Tk1,27,500 crore to go for interest payments
Analysts say that high-interest payment obligations generally create pressure on the economy
The government has proposed allocating Tk1,27,500 crore for interest payments on public debt in the FY2026-27 budget, accounting for 13.59% of the proposed budget and 21.10% of the revenue the government plans to collect through the National Board of Revenue (NBR). Of the total interest expenditure, Tk1,05,000 crore will be spent on domestic debt servicing and Tk22,500 crore on foreign debt servicing.
Finance Minister Amir Khosru Mahmud Chowdhury proposed the allocation in the FY2026-27 budget. In the revised FY2025-26 budget, Tk1,27,000 crore had been allocated for interest payments. The new proposal, therefore, increases the allocation by Tk500 crore.
The government borrows from both domestic and external sources to finance its budget deficit. Domestic borrowing mainly comes through treasury bills and bonds issued to the banking sector, while the government also raises funds from the public through savings certificates and other instruments. External borrowing comes from institutions such as the World Bank, Asian Development Bank (ADB), and International Monetary Fund (IMF), as well as from various countries.
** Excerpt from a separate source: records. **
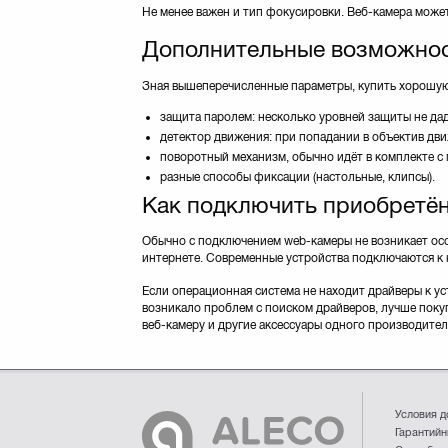
Не менее важен и тип фокусировки. Веб-камера може
Дополнительные возможно
Зная вышеперечисленные параметры, купить хорошую
защита паролем: несколько уровней защиты не дад
детектор движения: при попадании в объектив дв
поворотный механизм, обычно идёт в комплекте с
разные способы фиксации (настольные, клипсы).
Как подключить приобретё
Обычно с подключением web-камеры не возникает особ
интернете. Современные устройства подключаются к 
Если операционная система не находит драйверы к ус
возникало проблем с поиском драйверов, лучше покуп
веб-камеру и другие аксессуары одного производител
Условия д
Гарантийн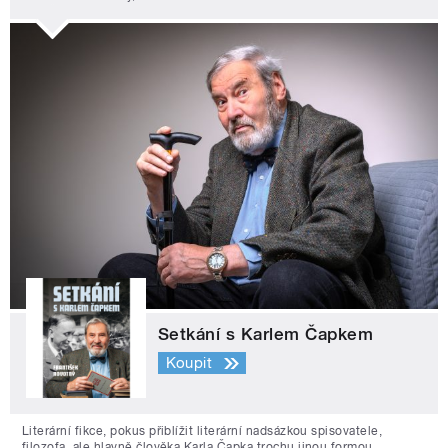
Setkání s Karlem Čapkem
Koupit
Literární fikce, pokus přiblížit literární nadsázkou spisovatele,
filozofa, ale hlavně člověka Karla Čapka trochu jinou formou.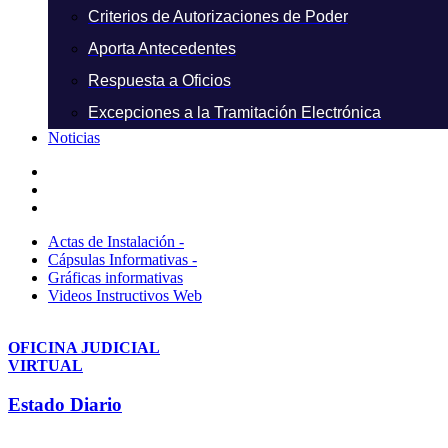
Criterios de Autorizaciones de Poder
Aporta Antecedentes
Respuesta a Oficios
Excepciones a la Tramitación Electrónica
Noticias
Actas de Instalación -
Cápsulas Informativas -
Gráficas informativas
Videos Instructivos Web
OFICINA JUDICIAL
VIRTUAL
Estado Diario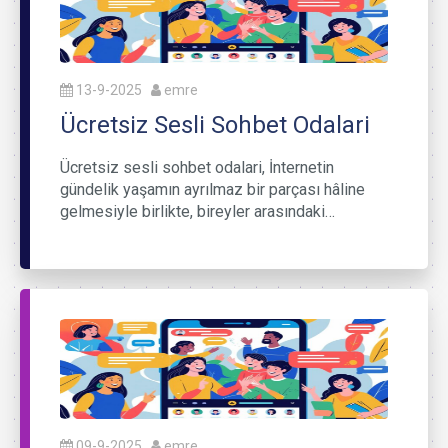
13-9-2025
emre
Ücretsiz Sesli Sohbet Odalari
Ücretsiz sesli sohbet odalari, İnternetin
gündelik yaşamın ayrılmaz bir parçası hâline
gelmesiyle birlikte, bireyler arasındaki…
09-9-2025
emre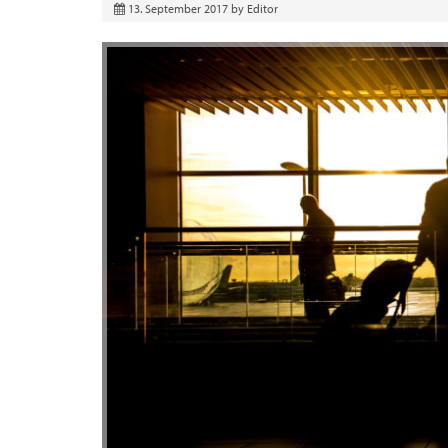
13. September 2017
by
Editor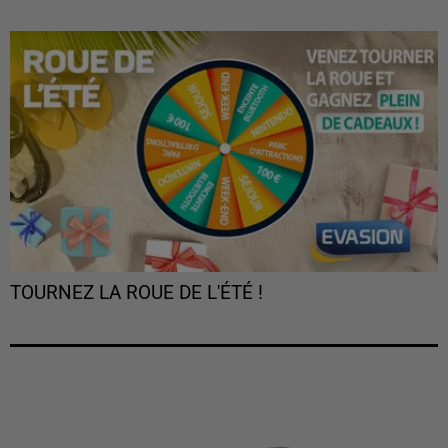
TOURNEZ LA ROUE DE L'ÉTÉ !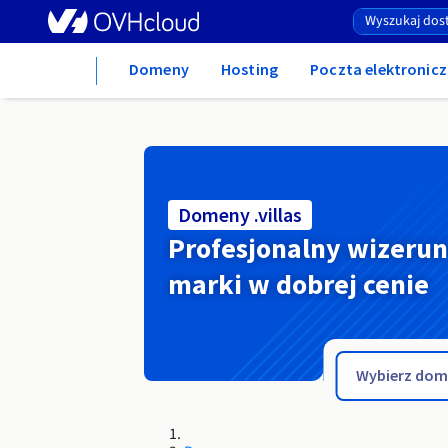
Home
Domeny
Hosting
Poczta elektronicz
Domeny .villas
Profesjonalny wizeru
marki w dobrej cenie
.video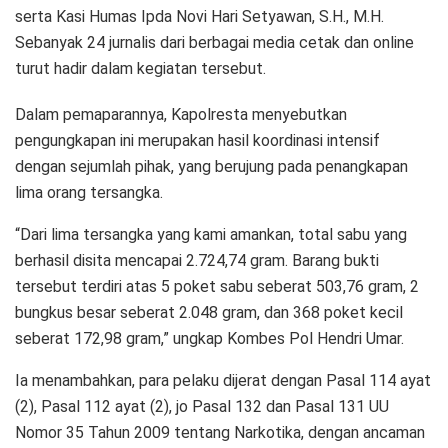
serta Kasi Humas Ipda Novi Hari Setyawan, S.H., M.H.
Sebanyak 24 jurnalis dari berbagai media cetak dan online
turut hadir dalam kegiatan tersebut.
Dalam pemaparannya, Kapolresta menyebutkan
pengungkapan ini merupakan hasil koordinasi intensif
dengan sejumlah pihak, yang berujung pada penangkapan
lima orang tersangka.
“Dari lima tersangka yang kami amankan, total sabu yang
berhasil disita mencapai 2.724,74 gram. Barang bukti
tersebut terdiri atas 5 poket sabu seberat 503,76 gram, 2
bungkus besar seberat 2.048 gram, dan 368 poket kecil
seberat 172,98 gram,” ungkap Kombes Pol Hendri Umar.
Ia menambahkan, para pelaku dijerat dengan Pasal 114 ayat
(2), Pasal 112 ayat (2), jo Pasal 132 dan Pasal 131 UU
Nomor 35 Tahun 2009 tentang Narkotika, dengan ancaman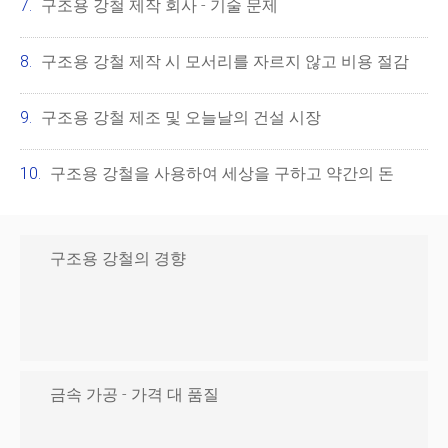
구조용 강철 제작 회사 - 기술 문제
구조용 강철 제작 시 모서리를 자르지 않고 비용 절감
구조용 강철 제조 및 오늘날의 건설 시장
구조용 강철을 사용하여 세상을 구하고 약간의 돈
구조용 강철의 경향
금속 가공 - 가격 대 품질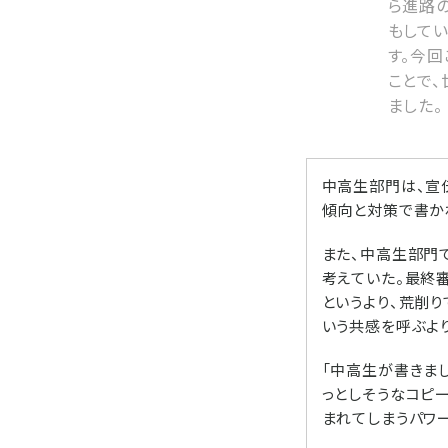
ら進路
もしてい
す。今
ことで
ました。
中高生部門は、宣
傾向と対策で書か
また、中高生部門
考えていた。最終
というより、荒削り
いう共感を呼ぶより
「中高生が書きま
っとしそうなコピ
まれてしまうパワ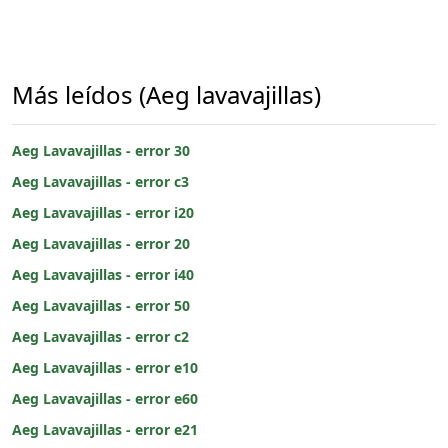
Más leídos (Aeg lavavajillas)
Aeg Lavavajillas - error 30
Aeg Lavavajillas - error c3
Aeg Lavavajillas - error i20
Aeg Lavavajillas - error 20
Aeg Lavavajillas - error i40
Aeg Lavavajillas - error 50
Aeg Lavavajillas - error c2
Aeg Lavavajillas - error e10
Aeg Lavavajillas - error e60
Aeg Lavavajillas - error e21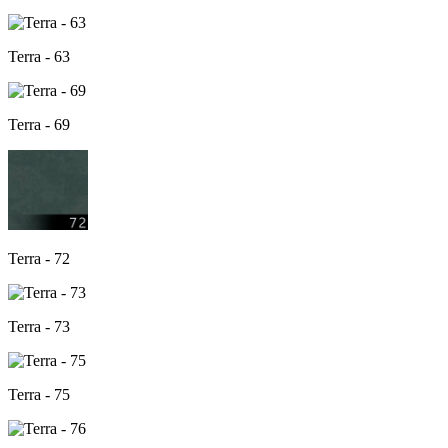
Terra - 63
Terra - 69
Terra - 72
Terra - 73
Terra - 75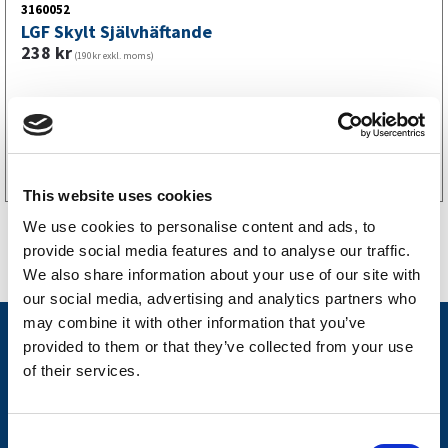
3160052
LGF Skylt Självhäftande
238
kr
(190kr exkl. moms)
Köp online
This website uses cookies
We use cookies to personalise content and ads, to
provide social media features and to analyse our traffic.
We also share information about your use of our site with
our social media, advertising and analytics partners who
may combine it with other information that you’ve
Nyheter
provided to them or that they’ve collected from your use
of their services.
Släpvagnsfabrikat
Släpvagnsservice
C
Bangladesh has borrowed from countries including China, Japan, India, South Korea and Russia.
Huge interest burden will put additional pressure on budget management
Analysts say that high-interest payment obligations generally create pressure on the economy. Spending 13.59% of the total budget, or 21.10% of the planned NBR revenue, on debt servicing is likely to have a negative impact on the economy.
Economists generally believe that as interest expenses rise, the government's fiscal capacity shrinks, leaving less room for spending in other sectors.
Speaking to TBS, Fahmida Khatun, executive director of the Centre for Policy Dialogue (CPD), said that under the proposed budget, out of every Tk100 collected in revenue by the NBR, Tk21.10 would go towards interest payments.
"Typically, the NBR fails to meet its revenue targets. However, interest-payment obligations do not decline. As a result, by the end of the fiscal year, an even larger share of the actual revenue collected will have to be spent on servicing debt," she said.
She added that as a significant portion of revenue is being used for interest payments, the government's ability to spend on infrastructure, education, healthcare, social safety-net programmes and other development sectors is being reduced.
She noted that these payments must be made in both local and foreign currencies. Although Bangladesh's foreign exchange reserves have increased, they have not yet reached a sufficiently strong position.
According to her, the massive interest burden has also pushed up total government expenditure. Since revenue growth remains weak, the government will need to borrow more. Without stronger revenue mobilisation, rising interest costs will create an even heavier debt-servicing burden in the future.
The economist further said that when a country's debt-servicing costs rise significantly, investors, development partners and international financial institutions tend to lose confidence in its debt-management capacity. As a result, they may impose stricter borrowing conditions and charge higher interest rates.
However, she also pointed out that government borrowing can have positive effects. If borrowed funds are invested in productive sectors such as power, transport, ports or industrial infrastructure, they can contribute to economic growth. In that case, interest payments can be viewed as the cost of future development.